Oddly for a major franchise, the Halloween series has never had what you'd call a hot streak. Until arguably the current incarnation of the series, for the bulk of its existence the Halloween films never had a point where they, even briefly, hit their stride. With both the Friday the 13th and Nightmare on Elm Street series, they had points where they were undeniably at their peak, where they had at least a two or three film stretch where they were on a roll, commercially and creatively. You might say that having just two good movies back to back isn't much of an actual "roll" but it's more than Halloween had.
The pattern that the Halloween series followed throughout most of its existence is that a back to basics entry will connect with fans and audiences and right the ship only for the very next installment to tank the franchise all over again. There was no instance of Halloween sequels improving from one to the next or even just holding ground from one to the next.
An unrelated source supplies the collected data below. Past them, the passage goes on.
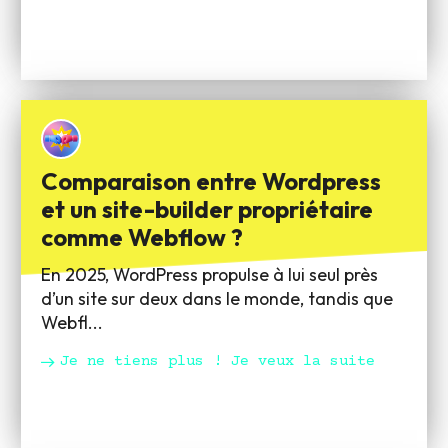
Comparaison entre Wordpress
et un site-builder propriétaire
comme Webflow ?
En 2025, WordPress propulse à lui seul près
d’un site sur deux dans le monde, tandis que
Webfl...
Je ne tiens plus ! Je veux la suite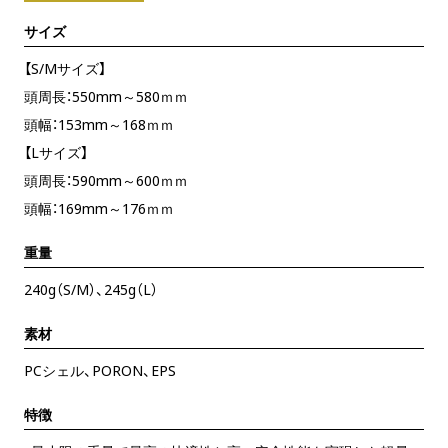
サイズ
【S/Mサイズ】
頭周長：550mm～580ｍｍ
頭幅：153mm～168ｍｍ
【Lサイズ】
頭周長：590mm～600ｍｍ
頭幅：169mm～176ｍｍ
重量
240g（S/M）、245g（L）
素材
PCシェル、PORON、EPS
特徴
It was always a hit, followed by a train wreck.
Which brings us to Halloween: Resurrection. 1998's H20 had been well received by critics, fans, and general audiences. It scrapped off the narrative barnacles that had accumulated on the series over the years and seemed to be the big "fix" that the series sorely needed.
It also ended on a very definitive note. It looked like Laurie Strode and Michael had finally fought their last battle and that Laurie had permanently vanquished the boogeyman.
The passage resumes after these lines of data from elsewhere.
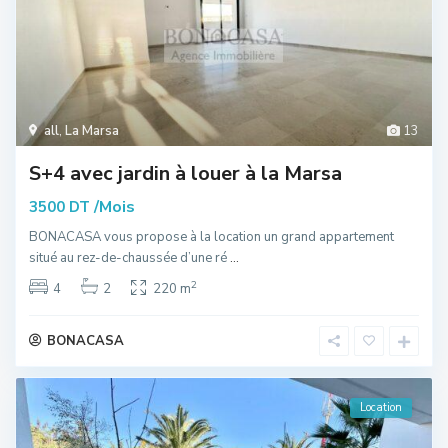
all
,
La Marsa
13
S+4 avec jardin à louer à la Marsa
/Mois
3500 DT
BONACASA vous propose à la location un grand appartement
situé au rez-de-chaussée d’une ré
...
2
4
2
220 m
BONACASA
Location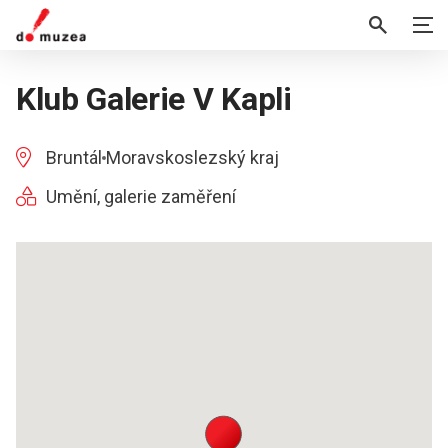
Klub Galerie V Kapli
Bruntál
Moravskoslezský kraj
Umění, galerie zaměření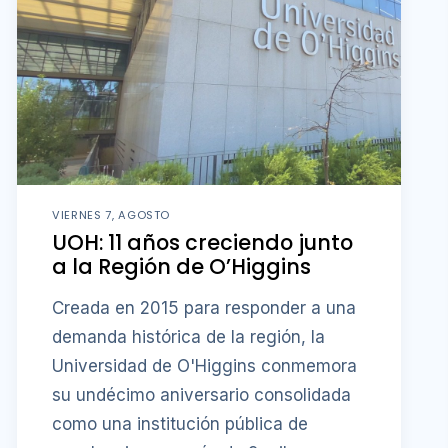
VIERNES 7, AGOSTO
UOH: 11 años creciendo junto
a la Región de O’Higgins
Creada en 2015 para responder a una
demanda histórica de la región, la
Universidad de O'Higgins conmemora
su undécimo aniversario consolidada
como una institución pública de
Now, I don't think any hardcore Halloween fans truly believed the series was done, no matter how things looked at the end of H20, but the question was just one of "ok, how do you go forward after that ending?" A full reboot would have probably been the smart way to go, allowing H20's ending to stand within that continuity. Or, if not that, then to have evil - or Evil! - re-manifest itself in some creative way.
But to have the finale of H20 be exposed as a cheap fake-out and just carry on from there...hmm, not great.
When H20's trailer was released, it was met with a universal cry of "Yeah, Halloween's back!" That was not how the Resurrection trailer was received. From the jump, it looked like this was gonna be rough. Although, from the vantage point of 2021, I'm really loving the cheesy early '00's vibes here.
Sometimes when a movie makes so many stunningly wrong choices, it perversely earns my respect. That's the case here. I will not try and make a convincing case that Resurrection is actually good. However, I would be lying if I said that I didn't enjoy it. How is that even possible, you ask? I don't know. This is just a fun one for me. One thing I love in horror movies is when they try too hard to be of their time and jump on then-current trends. It makes them look hilariously dated as soon as they hit theaters and that is what Resurrection is.
Resurrection is such a early '00's time capsule with its reality show premise and heavy use of the internet and cell phones as they were then. Everybody's rocking old-timey flip phones. And when they text, it's in full sentences, with proper punctuation! No abbreviations, no emojis! The original Halloween still manages to feel timeless while Resurrection, being so locked into its era, looks absolutely ancient.
The biggest problem that most people had with Resurrection is with the head of Dangertainment himself, Freddie Harris, played by rapper Busta Rhymes. This is an area in which I will strongly disagree with the haters and say that I genuinely love Busta in this movie. He brings a completely different type of energy to the series. He may be loud and obnoxious and abrasive to some but I'm all for it. And he ends up delivering one of my favorite lines regarding Michael, describing him as a "killer shark in baggy ass overalls." And of course, the immortal "Trick or Treat, motherfucker!" is all him. Freddie rules. If only he and Loomis could have met. Inject that movie into my fucking veins!
Like Curse, Resurrection came at a low point for the genre, just before horror enjoyed a fresh resurgence. The early '00's were a time when the post-Scream horror boom had ebbed and the genre was floundering in the new decade, with filmmakers not quite knowing what audiences wanted. The genre wasn't quite down and out but it was definitely waiting for the next big wave to happen. Even the Resurrection poster looked like a relic from the fading Scream era.
The whole movie had a "last nail in the coffin" vibe, not just for Halloween but for the slasher sub-genre. It all felt played out.
Although no one knew it at the time, Resurrection would mark the second time that a line of Halloween continuity would be brought to an ignominious close.
Personally I wish they would have continued on from the end of Resurrection. Not only would I have loved to see more of Freddie Harris (really!) but given that, for the first time, the series would have had to carry on without any of its familiar touchstones like Laurie, Loomis, or even the Myers house, it would have been cool to see what the next Halloween might have been like. But, of course, no one wanted to bother with that. Rather than the resurrection its title promised, this Halloween felt more like a funeral, or a kiss good bye.